San Francisco might be the poster child for what happens when you let Democrats take over a city.
They’ve turned the once-beautiful Californian epicentre into a literal dystopian shithole, overrun by homeless drug addicts pooping on the streets and littering needles everywhere.
But, Seattle isn’t far behind Frisco!
Things have gotten so bad in the liberal-run Washington city regarding their homelessness epidemic that local "tolerant" Democrats want them out!
See, instead of dealing with the problems they've caused, these Democrats in Seattle's government want to bus out the homeless and pass on the problem to other cities.
Seattle councilman Reagan Dunn is heading the proposal that is not only short-sighted but costly to put aside $1M in the county's budget for homeless people to get free bus tickets out of dodge.
See for yourself:
A similar program called "Homeward Bound" in San Francisco to get the homeless on buses out of the city is already in effect and inspired Councilman Dunn to implement a similar program in Seattle.
Local news source KOMO News has more details:
$1 million should be set aside for a pilot program for one-way bus tickets out of Seattle for the homeless who want one, according to King County Council Vice-Chairman Reagan Dunn.
“Seattle has become a dead-end street for the nation's homeless, we see that, 45% are here for four years or less,” says Dunn, citing this year’s One Night Count of the county’s homeless.
Stephen Sherrill is one of those ready to accept one of the tickets. He arrived in Seattle in March on a Greyhound Bus from Houston hoping to start a better life for himself.
“It was a three-day trip from down south to the north -- it was brutal,” says Sherrill. But things haven’t worked out for Sherrill, who admits to being an intravenous drug user and is living in a homeless camp known as the ‘treeline’ along Interstate 5 just below Harborview Medical Center.
“Yeah, I would take a bus ticket back to Houston,” says Sherrill, adding he can't afford a return ticket himself.
“It's a family reunification option, free of charge for folks who are chronically homeless on our streets who think they can get better care or more help by going anywhere else across the country,” says Dunn.
Homeward Bound, a program developed by the City of San Francisco 14 years ago, would serve as a model. The program has been averaging 800 one-way tickets a year at an average cost $270 each. A $10 per diem meal voucher is also included.
Despite the average total ticket costs approaching $250,000, the city has budgeted $1.2 million to keep the program going.
Fox News has more to say on the proposal:
A Seattle-area council member is pushing a $1 million proposal that would bus homeless people out of the state as part of a "family reunification" plan.
The plan, proposed by King County Councilman Reagan Dunn, would be a one- or two-year pilot program aimed at helping people who have someone in another state willing to take them in but can't afford the cost of getting there.
Busing programs have been around for decades and have had varying degrees of success.

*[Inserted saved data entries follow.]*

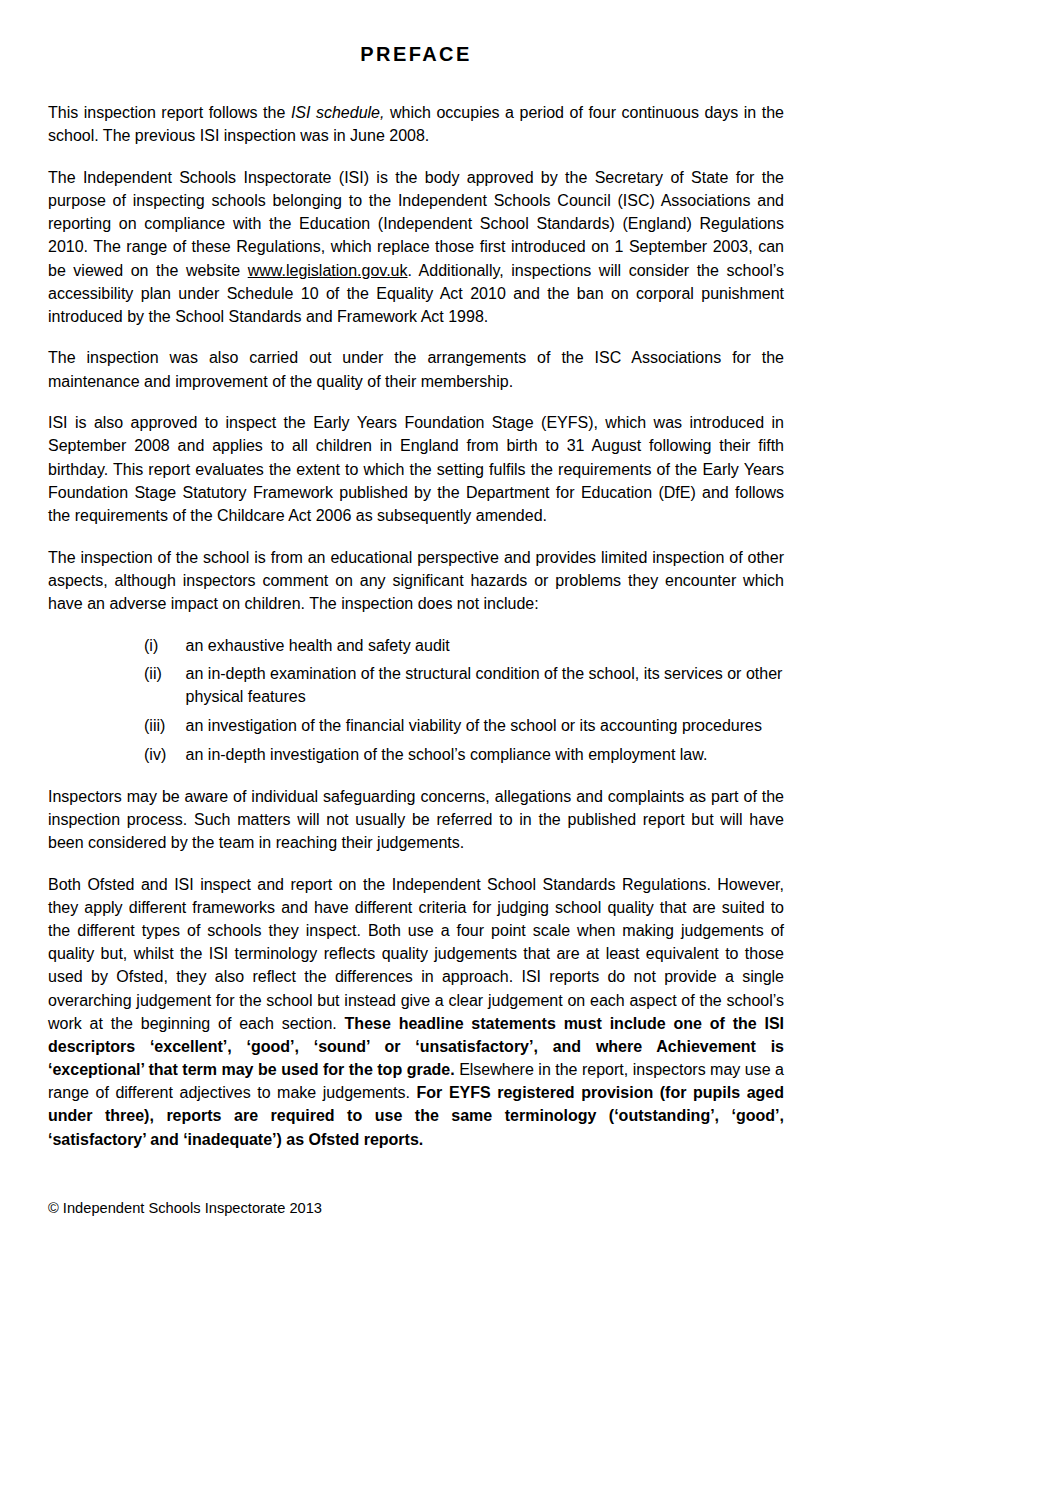PREFACE
This inspection report follows the ISI schedule, which occupies a period of four continuous days in the school. The previous ISI inspection was in June 2008.
The Independent Schools Inspectorate (ISI) is the body approved by the Secretary of State for the purpose of inspecting schools belonging to the Independent Schools Council (ISC) Associations and reporting on compliance with the Education (Independent School Standards) (England) Regulations 2010. The range of these Regulations, which replace those first introduced on 1 September 2003, can be viewed on the website www.legislation.gov.uk. Additionally, inspections will consider the school’s accessibility plan under Schedule 10 of the Equality Act 2010 and the ban on corporal punishment introduced by the School Standards and Framework Act 1998.
The inspection was also carried out under the arrangements of the ISC Associations for the maintenance and improvement of the quality of their membership.
ISI is also approved to inspect the Early Years Foundation Stage (EYFS), which was introduced in September 2008 and applies to all children in England from birth to 31 August following their fifth birthday. This report evaluates the extent to which the setting fulfils the requirements of the Early Years Foundation Stage Statutory Framework published by the Department for Education (DfE) and follows the requirements of the Childcare Act 2006 as subsequently amended.
The inspection of the school is from an educational perspective and provides limited inspection of other aspects, although inspectors comment on any significant hazards or problems they encounter which have an adverse impact on children. The inspection does not include:
(i) an exhaustive health and safety audit
(ii) an in-depth examination of the structural condition of the school, its services or other physical features
(iii) an investigation of the financial viability of the school or its accounting procedures
(iv) an in-depth investigation of the school’s compliance with employment law.
Inspectors may be aware of individual safeguarding concerns, allegations and complaints as part of the inspection process. Such matters will not usually be referred to in the published report but will have been considered by the team in reaching their judgements.
Both Ofsted and ISI inspect and report on the Independent School Standards Regulations. However, they apply different frameworks and have different criteria for judging school quality that are suited to the different types of schools they inspect. Both use a four point scale when making judgements of quality but, whilst the ISI terminology reflects quality judgements that are at least equivalent to those used by Ofsted, they also reflect the differences in approach. ISI reports do not provide a single overarching judgement for the school but instead give a clear judgement on each aspect of the school’s work at the beginning of each section. These headline statements must include one of the ISI descriptors ‘excellent’, ‘good’, ‘sound’ or ‘unsatisfactory’, and where Achievement is ‘exceptional’ that term may be used for the top grade. Elsewhere in the report, inspectors may use a range of different adjectives to make judgements. For EYFS registered provision (for pupils aged under three), reports are required to use the same terminology (‘outstanding’, ‘good’, ‘satisfactory’ and ‘inadequate’) as Ofsted reports.
© Independent Schools Inspectorate 2013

While they can be a cheap and convenient way to connect people, critics warn it could lead to dangerous situations and say there's no guarantee of permanent housing.

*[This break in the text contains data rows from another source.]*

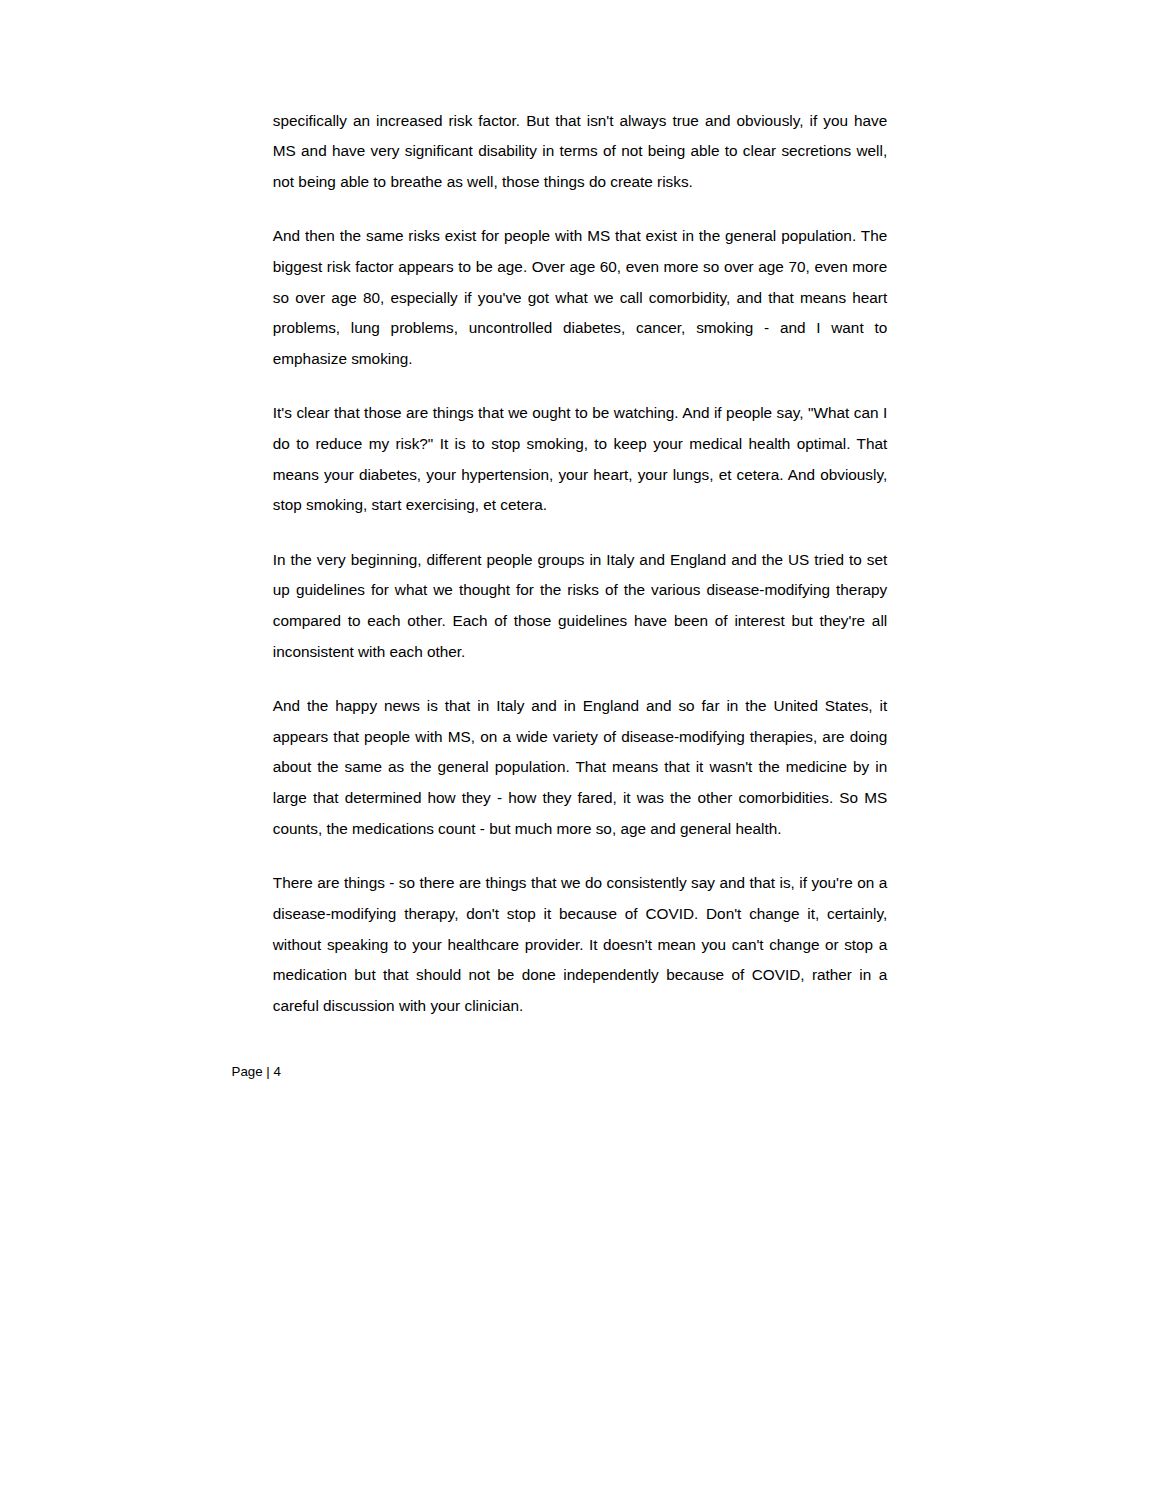specifically an increased risk factor. But that isn't always true and obviously, if you have MS and have very significant disability in terms of not being able to clear secretions well, not being able to breathe as well, those things do create risks.
And then the same risks exist for people with MS that exist in the general population. The biggest risk factor appears to be age. Over age 60, even more so over age 70, even more so over age 80, especially if you've got what we call comorbidity, and that means heart problems, lung problems, uncontrolled diabetes, cancer, smoking - and I want to emphasize smoking.
It's clear that those are things that we ought to be watching. And if people say, "What can I do to reduce my risk?" It is to stop smoking, to keep your medical health optimal. That means your diabetes, your hypertension, your heart, your lungs, et cetera. And obviously, stop smoking, start exercising, et cetera.
In the very beginning, different people groups in Italy and England and the US tried to set up guidelines for what we thought for the risks of the various disease-modifying therapy compared to each other. Each of those guidelines have been of interest but they're all inconsistent with each other.
And the happy news is that in Italy and in England and so far in the United States, it appears that people with MS, on a wide variety of disease-modifying therapies, are doing about the same as the general population. That means that it wasn't the medicine by in large that determined how they - how they fared, it was the other comorbidities. So MS counts, the medications count - but much more so, age and general health.
There are things - so there are things that we do consistently say and that is, if you're on a disease-modifying therapy, don't stop it because of COVID. Don't change it, certainly, without speaking to your healthcare provider. It doesn't mean you can't change or stop a medication but that should not be done independently because of COVID, rather in a careful discussion with your clinician.
Page | 4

The city of Seattle and community organizers already offer free bus tickets as part of their broader approach to homelessness but Dunn's proposal, unveiled Tuesday, focuses on 1,000 homeless people who said they wanted to reconnect with family during a homeless count in King County back in January.

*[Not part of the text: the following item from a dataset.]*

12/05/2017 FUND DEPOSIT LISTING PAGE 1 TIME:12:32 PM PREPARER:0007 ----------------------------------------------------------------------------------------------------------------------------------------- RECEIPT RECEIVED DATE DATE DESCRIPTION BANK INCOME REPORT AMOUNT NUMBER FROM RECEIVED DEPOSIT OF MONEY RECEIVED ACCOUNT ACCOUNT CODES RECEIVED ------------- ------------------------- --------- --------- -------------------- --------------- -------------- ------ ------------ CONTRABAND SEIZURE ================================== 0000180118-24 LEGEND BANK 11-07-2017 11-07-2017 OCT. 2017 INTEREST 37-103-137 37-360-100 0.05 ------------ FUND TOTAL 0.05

In that survey, 9 percent of respondents said "family reunification" was one piece of support they needed to get off the streets and obtain permanent housing. However, other things like rental assistance, clearing up credit history and obtaining IDs ranked much higher.
Dunn unveiled his proposal at a time when city and county officials are considering merging services to better combat rising homelessness in a region that has been dominated by tech companies like Amazon and where income inequality and skyrocketing housing prices are pushing more and more people onto the streets.
Seattle officials say its homelessness diversion program allows people to determine how the city can best help them, whether that's deposit money for rental housing, car repairs or finding a way to return home for long-term support if it's "a safe and realistic solution."
"Seattle's diversion program is not focused on one solution -- such as transportation home when it is outside of Seattle. Our program is person-centered, client-driven and provides a diverse array of support," said Kamaria Hightower, a spokeswoman for Seattle Mayor Jenny Durkan.